Work instruction: Pull out every line in the listing below that contains the word "Jūsų".
------ Extracted data
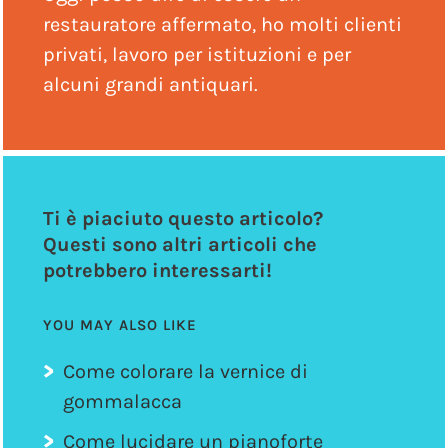
restauratore affermato, ho molti clienti
privati, lavoro per istituzioni e per
alcuni grandi antiquari.
Ti è piaciuto questo articolo?
Questi sono altri articoli che
potrebbero interessarti!
YOU MAY ALSO LIKE
Come colorare la vernice di
gommalacca
Come lucidare un pianoforte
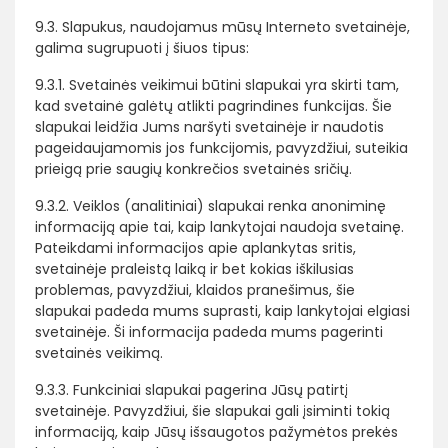
9.3. Slapukus, naudojamus mūsų Interneto svetainėje,
galima sugrupuoti į šiuos tipus:
9.3.1. Svetainės veikimui būtini slapukai yra skirti tam,
kad svetainė galėtų atlikti pagrindines funkcijas. Šie
slapukai leidžia Jums naršyti svetainėje ir naudotis
pageidaujamomis jos funkcijomis, pavyzdžiui, suteikia
prieigą prie saugių konkrečios svetainės sričių.
9.3.2. Veiklos (analitiniai) slapukai renka anoniminę
informaciją apie tai, kaip lankytojai naudoja svetainę.
Pateikdami informacijos apie aplankytas sritis,
svetainėje praleistą laiką ir bet kokias iškilusias
problemas, pavyzdžiui, klaidos pranešimus, šie
slapukai padeda mums suprasti, kaip lankytojai elgiasi
svetainėje. Ši informacija padeda mums pagerinti
svetainės veikimą.
9.3.3. Funkciniai slapukai pagerina Jūsų patirtį
svetainėje. Pavyzdžiui, šie slapukai gali įsiminti tokią
informaciją, kaip Jūsų išsaugotos pažymėtos prekės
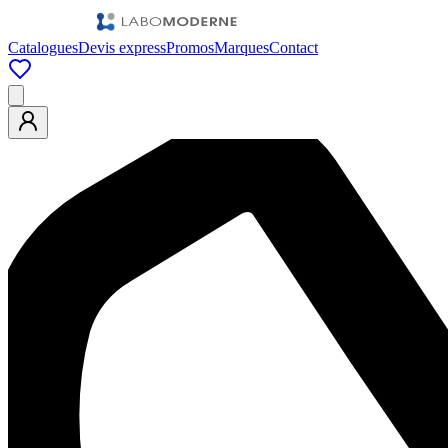
Catalogues
Devis express
Promos
Marques
Contact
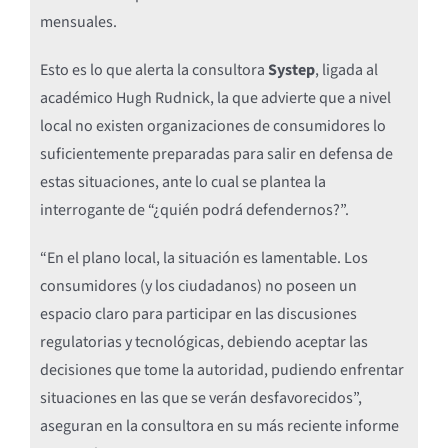
mensuales.
Esto es lo que alerta la consultora
Systep
, ligada al
académico Hugh Rudnick, la que advierte que a nivel
local no existen organizaciones de consumidores lo
suficientemente preparadas para salir en defensa de
estas situaciones, ante lo cual se plantea la
interrogante de “¿quién podrá defendernos?”.
“En el plano local, la situación es lamentable. Los
consumidores (y los ciudadanos) no poseen un
espacio claro para participar en las discusiones
regulatorias y tecnológicas, debiendo aceptar las
decisiones que tome la autoridad, pudiendo enfrentar
situaciones en las que se verán desfavorecidos”,
aseguran en la consultora en su más reciente informe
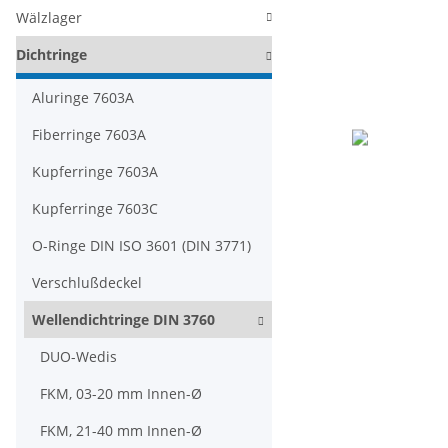
Wälzlager
Dichtringe
Aluringe 7603A
Fiberringe 7603A
Kupferringe 7603A
Kupferringe 7603C
O-Ringe DIN ISO 3601 (DIN 3771)
Verschlußdeckel
Wellendichtringe DIN 3760
DUO-Wedis
FKM, 03-20 mm Innen-Ø
FKM, 21-40 mm Innen-Ø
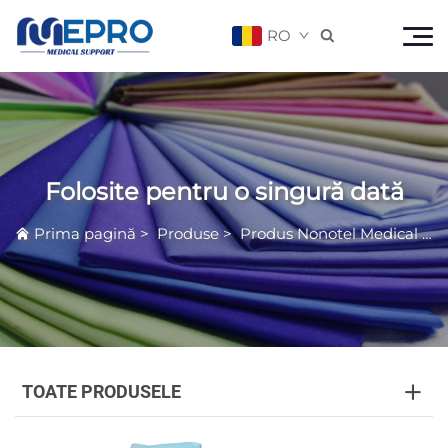
RO

Folosite pentru o singură dată
Prima pagină
>
Produse
>
Produs Nonotel Medical
>
F
TOATE PRODUSELE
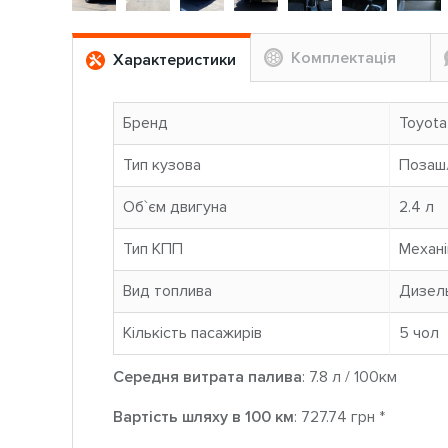
Комплектація
Характеристики
Бренд
Toyota
Тип кузова
Позаш
Об`єм двигуна
2.4 л
Тип КПП
Механі
Вид топлива
Дизел
Кількість пасажирів
5 чoл
Середня витрата палива
: 7.8 л / 100км
Вартість шляху в 100 км
: 727.74 грн *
------------
Response below:
9.3.3. Funkciniai slapukai pagerina Jūsų patirtį
informaciją, kaip Jūsų išsaugotos pažymėtos prekės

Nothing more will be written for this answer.